Insgesamt umfasst der Haushalt der Marktgemeinde rund 8,5 Millionen Euro und liegt damit spürbar über dem Vorjahreswert. Hauptgrund dafür ist der gewachsene Vermögenshaushalt, in dem die anstehenden Investitionen abgebildet werden.

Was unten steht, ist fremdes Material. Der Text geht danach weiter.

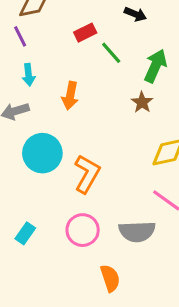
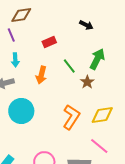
red rectangle: (85, 33) -> (49, 42), moved
green line: (111, 53) -> (69, 66), moved
orange L-shape: (87, 174) -> (71, 117), moved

**Kommentar der Redaktion:**
Neuhof an der Zenn zeigt, wie kommunale Finanzpolitik oft wirklich aussieht: nicht mit riesigen Sprüngen, sondern mit spitzem Bleistift, klaren Prioritäten und dem Versuch, trotz steigender Belastungen vor Ort etwas zu bewegen. Straßen, Feuerwehrhaus, Bauhof – das sind keine glamourösen Prestigeprojekte, aber genau die Dinge, die im Alltag zählen. Oder anders gesagt: Eine Gemeinde lebt nicht von großen Reden, sondern davon, dass am Ende die Straße hält, die Feuerwehr Platz hat und der Bauhof arbeiten kann.